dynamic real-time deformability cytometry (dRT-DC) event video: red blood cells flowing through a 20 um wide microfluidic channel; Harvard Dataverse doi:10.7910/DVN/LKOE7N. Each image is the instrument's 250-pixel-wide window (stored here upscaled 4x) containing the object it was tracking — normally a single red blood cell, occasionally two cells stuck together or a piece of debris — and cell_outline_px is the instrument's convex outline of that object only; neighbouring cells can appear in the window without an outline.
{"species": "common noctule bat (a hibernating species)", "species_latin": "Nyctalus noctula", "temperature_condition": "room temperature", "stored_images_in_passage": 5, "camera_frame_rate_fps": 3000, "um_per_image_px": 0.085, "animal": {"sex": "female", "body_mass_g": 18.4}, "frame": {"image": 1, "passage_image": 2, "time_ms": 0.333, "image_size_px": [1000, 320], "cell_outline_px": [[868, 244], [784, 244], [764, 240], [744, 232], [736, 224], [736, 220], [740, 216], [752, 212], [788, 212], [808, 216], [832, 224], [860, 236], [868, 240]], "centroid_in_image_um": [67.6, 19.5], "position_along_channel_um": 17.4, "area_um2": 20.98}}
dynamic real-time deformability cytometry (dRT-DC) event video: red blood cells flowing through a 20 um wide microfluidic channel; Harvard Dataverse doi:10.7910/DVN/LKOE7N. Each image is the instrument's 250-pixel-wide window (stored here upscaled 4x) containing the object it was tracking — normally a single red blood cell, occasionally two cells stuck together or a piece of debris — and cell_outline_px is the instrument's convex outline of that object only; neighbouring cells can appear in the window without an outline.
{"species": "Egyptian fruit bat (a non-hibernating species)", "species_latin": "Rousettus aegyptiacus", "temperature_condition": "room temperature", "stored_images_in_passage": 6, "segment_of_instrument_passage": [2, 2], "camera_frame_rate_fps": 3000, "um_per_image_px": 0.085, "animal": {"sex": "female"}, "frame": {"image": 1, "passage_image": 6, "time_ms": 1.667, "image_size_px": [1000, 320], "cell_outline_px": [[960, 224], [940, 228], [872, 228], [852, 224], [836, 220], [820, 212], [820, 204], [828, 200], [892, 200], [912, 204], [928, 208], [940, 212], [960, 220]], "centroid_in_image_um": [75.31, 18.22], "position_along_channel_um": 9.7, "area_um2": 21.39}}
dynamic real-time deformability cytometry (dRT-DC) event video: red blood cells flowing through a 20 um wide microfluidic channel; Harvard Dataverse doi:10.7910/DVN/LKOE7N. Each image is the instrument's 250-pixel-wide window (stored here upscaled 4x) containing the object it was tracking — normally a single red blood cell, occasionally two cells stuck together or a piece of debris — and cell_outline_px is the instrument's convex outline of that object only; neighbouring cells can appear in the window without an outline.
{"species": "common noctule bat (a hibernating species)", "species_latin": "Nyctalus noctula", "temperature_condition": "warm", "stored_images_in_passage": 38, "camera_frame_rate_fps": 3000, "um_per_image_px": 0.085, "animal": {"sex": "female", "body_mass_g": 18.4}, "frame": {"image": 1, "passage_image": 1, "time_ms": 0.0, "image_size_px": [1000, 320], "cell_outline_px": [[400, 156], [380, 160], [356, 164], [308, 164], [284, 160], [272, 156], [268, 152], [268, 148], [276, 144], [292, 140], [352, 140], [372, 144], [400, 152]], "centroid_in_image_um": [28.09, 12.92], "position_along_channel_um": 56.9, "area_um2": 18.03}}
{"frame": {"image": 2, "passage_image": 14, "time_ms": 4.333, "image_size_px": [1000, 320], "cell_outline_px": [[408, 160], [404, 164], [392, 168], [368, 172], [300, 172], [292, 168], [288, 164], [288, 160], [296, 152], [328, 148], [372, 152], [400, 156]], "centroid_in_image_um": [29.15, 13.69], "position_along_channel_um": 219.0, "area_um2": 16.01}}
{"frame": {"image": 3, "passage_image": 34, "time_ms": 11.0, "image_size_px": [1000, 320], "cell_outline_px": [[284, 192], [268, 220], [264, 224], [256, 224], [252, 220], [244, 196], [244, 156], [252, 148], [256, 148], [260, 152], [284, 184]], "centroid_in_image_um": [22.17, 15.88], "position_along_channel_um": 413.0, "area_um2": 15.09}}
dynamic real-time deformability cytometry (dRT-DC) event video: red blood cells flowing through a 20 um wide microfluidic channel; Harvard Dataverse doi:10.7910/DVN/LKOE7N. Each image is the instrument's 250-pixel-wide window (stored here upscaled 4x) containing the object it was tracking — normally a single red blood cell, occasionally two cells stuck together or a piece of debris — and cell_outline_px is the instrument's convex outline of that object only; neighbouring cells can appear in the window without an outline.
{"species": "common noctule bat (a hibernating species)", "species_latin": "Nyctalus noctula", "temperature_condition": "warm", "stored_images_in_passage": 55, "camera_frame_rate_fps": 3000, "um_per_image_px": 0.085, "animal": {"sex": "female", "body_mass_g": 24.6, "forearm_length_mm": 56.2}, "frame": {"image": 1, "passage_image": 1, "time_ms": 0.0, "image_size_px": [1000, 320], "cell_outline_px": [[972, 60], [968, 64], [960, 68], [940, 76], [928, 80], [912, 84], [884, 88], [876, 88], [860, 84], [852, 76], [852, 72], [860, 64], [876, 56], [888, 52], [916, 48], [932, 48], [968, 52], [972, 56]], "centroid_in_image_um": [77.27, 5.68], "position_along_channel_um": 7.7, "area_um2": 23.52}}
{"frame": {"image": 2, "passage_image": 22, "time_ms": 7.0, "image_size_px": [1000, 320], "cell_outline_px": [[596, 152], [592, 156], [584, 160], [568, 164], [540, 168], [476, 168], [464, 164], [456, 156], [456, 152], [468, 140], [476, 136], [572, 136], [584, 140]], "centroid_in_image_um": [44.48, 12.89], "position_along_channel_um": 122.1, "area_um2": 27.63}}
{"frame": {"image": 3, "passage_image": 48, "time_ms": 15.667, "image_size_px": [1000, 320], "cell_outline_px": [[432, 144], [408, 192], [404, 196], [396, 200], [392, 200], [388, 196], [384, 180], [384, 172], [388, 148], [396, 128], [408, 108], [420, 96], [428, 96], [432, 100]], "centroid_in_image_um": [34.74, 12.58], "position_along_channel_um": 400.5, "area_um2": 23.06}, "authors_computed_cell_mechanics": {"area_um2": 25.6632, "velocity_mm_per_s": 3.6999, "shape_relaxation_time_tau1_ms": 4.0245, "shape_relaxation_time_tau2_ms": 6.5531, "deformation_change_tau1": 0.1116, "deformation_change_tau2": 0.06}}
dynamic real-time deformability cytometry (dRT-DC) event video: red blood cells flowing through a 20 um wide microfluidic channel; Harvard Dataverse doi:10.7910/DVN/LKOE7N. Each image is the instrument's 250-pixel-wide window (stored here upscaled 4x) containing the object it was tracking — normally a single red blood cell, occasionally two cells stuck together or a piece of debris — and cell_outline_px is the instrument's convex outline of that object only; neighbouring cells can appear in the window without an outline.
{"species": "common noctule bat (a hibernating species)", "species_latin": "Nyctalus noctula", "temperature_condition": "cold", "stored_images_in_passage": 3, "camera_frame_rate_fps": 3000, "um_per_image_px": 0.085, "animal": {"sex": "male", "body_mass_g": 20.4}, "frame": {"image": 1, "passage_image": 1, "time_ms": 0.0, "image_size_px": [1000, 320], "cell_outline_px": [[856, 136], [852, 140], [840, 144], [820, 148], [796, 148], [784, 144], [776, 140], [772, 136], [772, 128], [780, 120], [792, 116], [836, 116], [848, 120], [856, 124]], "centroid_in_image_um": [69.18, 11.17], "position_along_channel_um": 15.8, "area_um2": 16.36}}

------------------------------------------------------------------------

GIVEN REQUEST
Using the data above, return each line exactly as written.

FULL SOLUTION
dynamic real-time deformability cytometry (dRT-DC) event video: red blood cells flowing through a 20 um wide microfluidic channel; Harvard Dataverse doi:10.7910/DVN/LKOE7N. Each image is the instrument's 250-pixel-wide window (stored here upscaled 4x) containing the object it was tracking — normally a single red blood cell, occasionally two cells stuck together or a piece of debris — and cell_outline_px is the instrument's convex outline of that object only; neighbouring cells can appear in the window without an outline.
{"species": "common noctule bat (a hibernating species)", "species_latin": "Nyctalus noctula", "temperature_condition": "room temperature", "stored_images_in_passage": 5, "camera_frame_rate_fps": 3000, "um_per_image_px": 0.085, "animal": {"sex": "female", "body_mass_g": 18.4}, "frame": {"image": 1, "passage_image": 2, "time_ms": 0.333, "image_size_px": [1000, 320], "cell_outline_px": [[868, 244], [784, 244], [764, 240], [744, 232], [736, 224], [736, 220], [740, 216], [752, 212], [788, 212], [808, 216], [832, 224], [860, 236], [868, 240]], "centroid_in_image_um": [67.6, 19.5], "position_along_channel_um": 17.4, "area_um2": 20.98}}
dynamic real-time deformability cytometry (dRT-DC) event video: red blood cells flowing through a 20 um wide microfluidic channel; Harvard Dataverse doi:10.7910/DVN/LKOE7N. Each image is the instrument's 250-pixel-wide window (stored here upscaled 4x) containing the object it was tracking — normally a single red blood cell, occasionally two cells stuck together or a piece of debris — and cell_outline_px is the instrument's convex outline of that object only; neighbouring cells can appear in the window without an outline.
{"species": "Egyptian fruit bat (a non-hibernating species)", "species_latin": "Rousettus aegyptiacus", "temperature_condition": "room temperature", "stored_images_in_passage": 6, "segment_of_instrument_passage": [2, 2], "camera_frame_rate_fps": 3000, "um_per_image_px": 0.085, "animal": {"sex": "female"}, "frame": {"image": 1, "passage_image": 6, "time_ms": 1.667, "image_size_px": [1000, 320], "cell_outline_px": [[960, 224], [940, 228], [872, 228], [852, 224], [836, 220], [820, 212], [820, 204], [828, 200], [892, 200], [912, 204], [928, 208], [940, 212], [960, 220]], "centroid_in_image_um": [75.31, 18.22], "position_along_channel_um": 9.7, "area_um2": 21.39}}
dynamic real-time deformability cytometry (dRT-DC) event video: red blood cells flowing through a 20 um wide microfluidic channel; Harvard Dataverse doi:10.7910/DVN/LKOE7N. Each image is the instrument's 250-pixel-wide window (stored here upscaled 4x) containing the object it was tracking — normally a single red blood cell, occasionally two cells stuck together or a piece of debris — and cell_outline_px is the instrument's convex outline of that object only; neighbouring cells can appear in the window without an outline.
{"species": "common noctule bat (a hibernating species)", "species_latin": "Nyctalus noctula", "temperature_condition": "warm", "stored_images_in_passage": 38, "camera_frame_rate_fps": 3000, "um_per_image_px": 0.085, "animal": {"sex": "female", "body_mass_g": 18.4}, "frame": {"image": 1, "passage_image": 1, "time_ms": 0.0, "image_size_px": [1000, 320], "cell_outline_px": [[400, 156], [380, 160], [356, 164], [308, 164], [284, 160], [272, 156], [268, 152], [268, 148], [276, 144], [292, 140], [352, 140], [372, 144], [400, 152]], "centroid_in_image_um": [28.09, 12.92], "position_along_channel_um": 56.9, "area_um2": 18.03}}
{"frame": {"image": 2, "passage_image": 14, "time_ms": 4.333, "image_size_px": [1000, 320], "cell_outline_px": [[408, 160], [404, 164], [392, 168], [368, 172], [300, 172], [292, 168], [288, 164], [288, 160], [296, 152], [328, 148], [372, 152], [400, 156]], "centroid_in_image_um": [29.15, 13.69], "position_along_channel_um": 219.0, "area_um2": 16.01}}
{"frame": {"image": 3, "passage_image": 34, "time_ms": 11.0, "image_size_px": [1000, 320], "cell_outline_px": [[284, 192], [268, 220], [264, 224], [256, 224], [252, 220], [244, 196], [244, 156], [252, 148], [256, 148], [260, 152], [284, 184]], "centroid_in_image_um": [22.17, 15.88], "position_along_channel_um": 413.0, "area_um2": 15.09}}
dynamic real-time deformability cytometry (dRT-DC) event video: red blood cells flowing through a 20 um wide microfluidic channel; Harvard Dataverse doi:10.7910/DVN/LKOE7N. Each image is the instrument's 250-pixel-wide window (stored here upscaled 4x) containing the object it was tracking — normally a single red blood cell, occasionally two cells stuck together or a piece of debris — and cell_outline_px is the instrument's convex outline of that object only; neighbouring cells can appear in the window without an outline.
{"species": "common noctule bat (a hibernating species)", "species_latin": "Nyctalus noctula", "temperature_condition": "warm", "stored_images_in_passage": 55, "camera_frame_rate_fps": 3000, "um_per_image_px": 0.085, "animal": {"sex": "female", "body_mass_g": 24.6, "forearm_length_mm": 56.2}, "frame": {"image": 1, "passage_image": 1, "time_ms": 0.0, "image_size_px": [1000, 320], "cell_outline_px": [[972, 60], [968, 64], [960, 68], [940, 76], [928, 80], [912, 84], [884, 88], [876, 88], [860, 84], [852, 76], [852, 72], [860, 64], [876, 56], [888, 52], [916, 48], [932, 48], [968, 52], [972, 56]], "centroid_in_image_um": [77.27, 5.68], "position_along_channel_um": 7.7, "area_um2": 23.52}}
{"frame": {"image": 2, "passage_image": 22, "time_ms": 7.0, "image_size_px": [1000, 320], "cell_outline_px": [[596, 152], [592, 156], [584, 160], [568, 164], [540, 168], [476, 168], [464, 164], [456, 156], [456, 152], [468, 140], [476, 136], [572, 136], [584, 140]], "centroid_in_image_um": [44.48, 12.89], "position_along_channel_um": 122.1, "area_um2": 27.63}}
{"frame": {"image": 3, "passage_image": 48, "time_ms": 15.667, "image_size_px": [1000, 320], "cell_outline_px": [[432, 144], [408, 192], [404, 196], [396, 200], [392, 200], [388, 196], [384, 180], [384, 172], [388, 148], [396, 128], [408, 108], [420, 96], [428, 96], [432, 100]], "centroid_in_image_um": [34.74, 12.58], "position_along_channel_um": 400.5, "area_um2": 23.06}, "authors_computed_cell_mechanics": {"area_um2": 25.6632, "velocity_mm_per_s": 3.6999, "shape_relaxation_time_tau1_ms": 4.0245, "shape_relaxation_time_tau2_ms": 6.5531, "deformation_change_tau1": 0.1116, "deformation_change_tau2": 0.06}}
dynamic real-time deformability cytometry (dRT-DC) event video: red blood cells flowing through a 20 um wide microfluidic channel; Harvard Dataverse doi:10.7910/DVN/LKOE7N. Each image is the instrument's 250-pixel-wide window (stored here upscaled 4x) containing the object it was tracking — normally a single red blood cell, occasionally two cells stuck together or a piece of debris — and cell_outline_px is the instrument's convex outline of that object only; neighbouring cells can appear in the window without an outline.
{"species": "common noctule bat (a hibernating species)", "species_latin": "Nyctalus noctula", "temperature_condition": "cold", "stored_images_in_passage": 3, "camera_frame_rate_fps": 3000, "um_per_image_px": 0.085, "animal": {"sex": "male", "body_mass_g": 20.4}, "frame": {"image": 1, "passage_image": 1, "time_ms": 0.0, "image_size_px": [1000, 320], "cell_outline_px": [[856, 136], [852, 140], [840, 144], [820, 148], [796, 148], [784, 144], [776, 140], [772, 136], [772, 128], [780, 120], [792, 116], [836, 116], [848, 120], [856, 124]], "centroid_in_image_um": [69.18, 11.17], "position_along_channel_um": 15.8, "area_um2": 16.36}}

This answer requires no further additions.